Considérations légères sur la ruine de l’âme

Considérations légères sur la ruine de l’âme

La politique mondiale se fait sur la base d’une guerre d’influence. Avoir ou pas une cause, avoir ou pas des arguments, avoir ou pas des principes ou des valeurs n’est plus la question. Le plus important c’est comment emballer et vendre tout cela. Il y a des pays qui sont devenus champions de ce sport international que l’on appelle communément chez les Anglo-saxons, le lobbying.
En fait, le lobbying fonctionne aussi au niveau national. Des corporations organisées et ayant une pleine conscience de leurs intérêts peuvent mettre dans leur ligne de mire des institutions, un Sénat, une assemblée régionale ou un Parlement pour faire valoir leurs idées et obtenir le gain d’une cause qui est souvent, au moins médiatiquement, désespérée.
Chez nous, apparemment, ni au plan national, ni sur le plan international, nous ne savons pas faire ce type de boulot. En tout cas, pas dans les règles de l’art.
À part notre diplomatie gastronomique, qui ne sort pas du triangle traditionnel Mamounia, pastilla et couscous aux sept légumes, à part, également, notre propension aux bisous chaleureusement naïfs et à part, finalement, notre tendance naturelle à entretenir sans efficacité, des listes protocolaires diplomatiques faites de personnalités «has been», de personnages aussi folkloriques que risibles, chez eux, et de «happy fews» démodés, nous ne savons presque rien faire. C’est un vrai problème.
Quand on apprend, soudainement lundi d’Oslo, que six «nobélisés» aiguillonnés par le groupe de soutien norvégien au Sahara occidental, demande l’organisation «d’un référendum sur l’indépendance» des Provinces marocaines du Sud, nous sommes, en effet, un peu ahuris.

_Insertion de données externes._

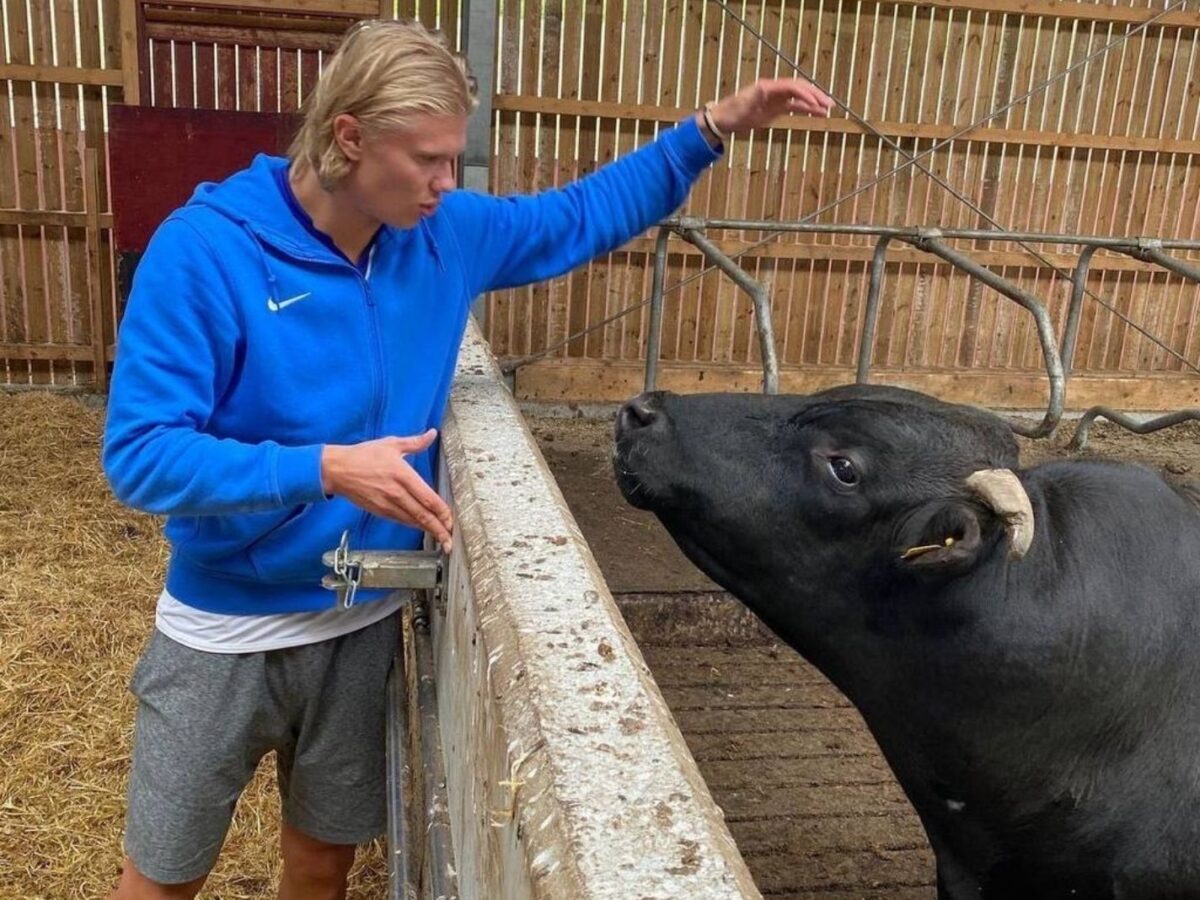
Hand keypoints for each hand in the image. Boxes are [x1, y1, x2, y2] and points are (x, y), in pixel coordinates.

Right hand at [321, 429, 453, 551]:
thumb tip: (432, 434)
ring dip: (428, 531)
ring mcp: (387, 504)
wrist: (336, 470)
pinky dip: (413, 525)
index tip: (451, 520)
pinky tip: (422, 529)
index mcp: (402, 475)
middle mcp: (396, 493)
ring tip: (441, 539)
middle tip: (450, 541)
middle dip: (439, 530)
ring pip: (412, 521)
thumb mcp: (391, 444)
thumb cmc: (363, 455)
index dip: (442, 512)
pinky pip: (400, 520)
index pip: (428, 498)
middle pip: (422, 515)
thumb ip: (415, 442)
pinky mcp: (379, 510)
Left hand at [704, 77, 833, 138]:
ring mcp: (777, 99)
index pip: (792, 86)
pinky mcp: (777, 108)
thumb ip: (753, 98)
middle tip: (830, 104)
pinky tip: (818, 113)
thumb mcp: (741, 106)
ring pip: (800, 98)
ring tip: (829, 109)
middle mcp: (775, 90)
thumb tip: (762, 88)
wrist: (724, 120)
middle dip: (815, 95)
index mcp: (768, 87)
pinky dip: (807, 109)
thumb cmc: (732, 112)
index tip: (817, 102)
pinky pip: (795, 107)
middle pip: (800, 89)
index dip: (805, 93)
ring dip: (814, 102)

Deux remarques. Comment se fait-il que ces doctes personnes ne savent pas que l’idée même de référendum, vraie, juste, équitable concernant tous les enfants du Sahara marocain est d’abord et surtout, marocaine. Que le refus de ce référendum, car il le conditionne au truquage indigne et éhonté de sa base électorale, est d’origine algérienne et il est verbalisé sur le plan de la forme par les mercenaires du Polisario ? Ces sommités, bien entendu, ne savent pas cela. On peut l’admettre même si les accointances internationales qui ont présidé à la publication de ce communiqué sont «traçables».

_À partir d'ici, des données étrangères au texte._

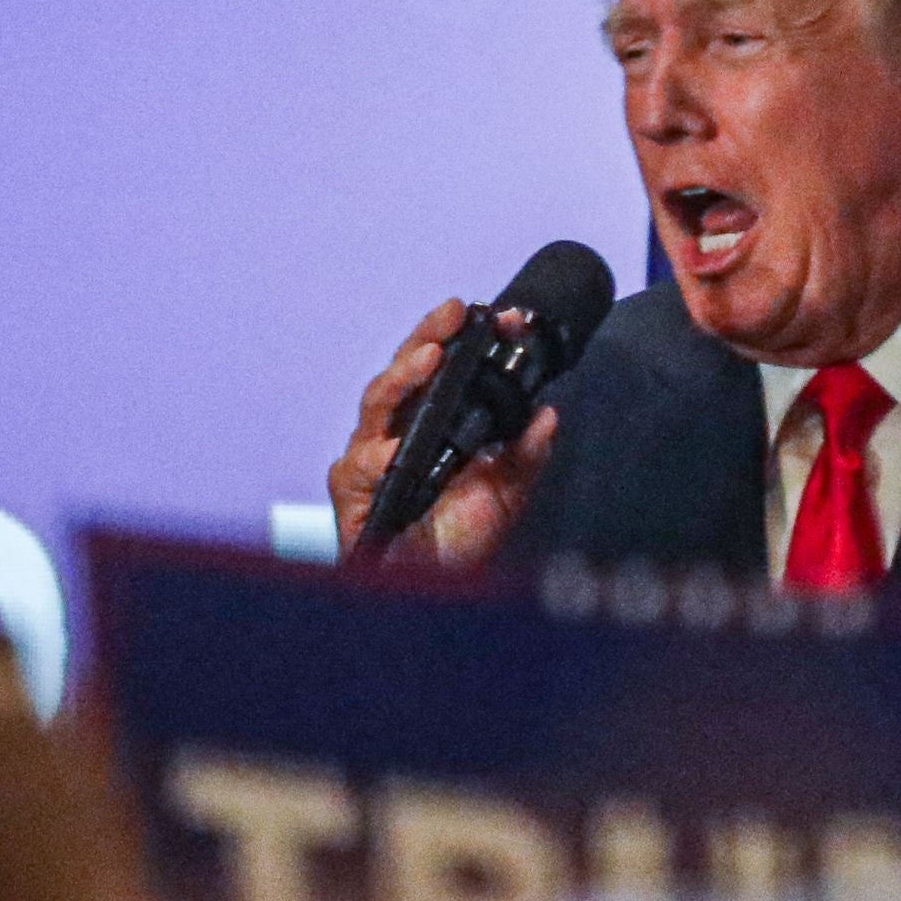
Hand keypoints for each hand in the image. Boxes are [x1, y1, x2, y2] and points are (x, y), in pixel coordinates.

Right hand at [326, 299, 558, 567]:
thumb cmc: (460, 540)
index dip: (466, 340)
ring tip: (430, 356)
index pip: (444, 370)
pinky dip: (375, 456)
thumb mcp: (507, 491)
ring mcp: (371, 456)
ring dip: (403, 376)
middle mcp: (398, 431)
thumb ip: (526, 453)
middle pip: (406, 372)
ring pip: (378, 402)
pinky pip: (359, 464)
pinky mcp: (352, 489)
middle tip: (454, 312)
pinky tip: (393, 450)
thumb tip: (548, 413)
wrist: (435, 587)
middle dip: (428, 336)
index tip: (502, 319)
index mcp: (432, 423)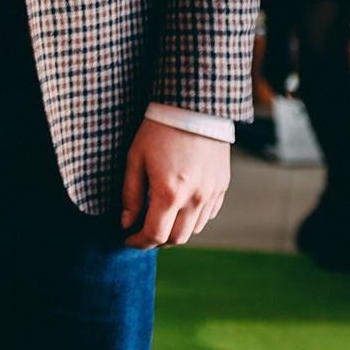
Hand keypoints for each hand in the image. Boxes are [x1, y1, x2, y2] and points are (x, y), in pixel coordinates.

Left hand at [120, 119, 228, 248]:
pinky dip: (192, 218)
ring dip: (175, 231)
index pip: (155, 235)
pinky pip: (208, 214)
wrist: (193, 107)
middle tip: (142, 232)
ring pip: (194, 229)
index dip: (139, 242)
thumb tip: (127, 222)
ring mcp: (212, 193)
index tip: (128, 239)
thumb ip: (131, 194)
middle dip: (157, 241)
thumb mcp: (135, 158)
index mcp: (169, 193)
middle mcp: (194, 198)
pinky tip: (180, 207)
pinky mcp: (222, 186)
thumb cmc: (158, 130)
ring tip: (160, 219)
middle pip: (177, 238)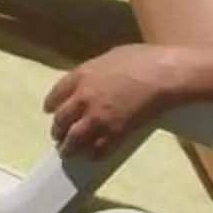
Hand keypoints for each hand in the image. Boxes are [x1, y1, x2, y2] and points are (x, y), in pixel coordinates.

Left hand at [44, 47, 168, 158]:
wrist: (163, 75)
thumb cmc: (143, 59)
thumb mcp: (110, 56)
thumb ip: (94, 70)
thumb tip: (91, 79)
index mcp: (81, 76)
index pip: (56, 94)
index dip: (51, 105)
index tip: (49, 111)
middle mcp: (83, 98)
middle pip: (61, 119)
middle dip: (58, 129)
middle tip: (58, 135)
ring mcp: (98, 118)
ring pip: (74, 139)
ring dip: (68, 148)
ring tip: (67, 152)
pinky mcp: (115, 133)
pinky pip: (98, 149)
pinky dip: (93, 154)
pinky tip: (92, 156)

Ceci étant, le zèle dans cette affaire de ces nobélisés-là pose quand même un sérieux problème d’éthique. On ne les a guère entendus ces derniers temps sur des sujets d’une actualité plus brûlante et plus dramatique. On croirait que c’est sur le Sahara marocain que des B52 déversent des tonnes de bombes, que Tora Bora c’est la banlieue est de Laâyoune, qu’Oussama Ben Laden c’est le cousin germain de Khalli Henna Ould Errachid, que la Palestine et son Autorité, qui sont en voie de liquidation par les Sionistes ministrabilisés les plus ultra d’Israël, est un fait divers banal ou que les enfants d’Irak simulent la mort par centaines de milliers uniquement pour donner mauvaise conscience à l’Occident. Oui, on croirait ça.
Nous voulons bien estimer, avec eux, que «la crédibilité des Nations Unies» est en jeu et qu’ «abandonner le projet de référendum au Sahara occidental reviendrait à trahir le droit inaliénable du peuple sahraoui à l’autodétermination». Mais il apparaît bien que ces sommités, soit par ignorance simple ou par une manipulation coupable, n’arrivent pas à donner un contenu scientifique indiscutable à la notion, au demeurant «culturellement, sociologiquement et anthropologiquement» très complexe et très aléatoire, de peuple sahraoui.
Quand la science s’éloigne de la conscience, la ruine de l’âme est bien évidemment dans les parages. On apprend cela très tôt dans les bonnes écoles. Maintenant, il est vrai que contre l’indépendance de l’Algérie il aurait pu se trouver, à l’époque, au moins, dix prix Nobel à mobiliser ou à recruter, mais cela n’aurait rien changé à l’affaire. Il ne faut jamais se tromper de peuple.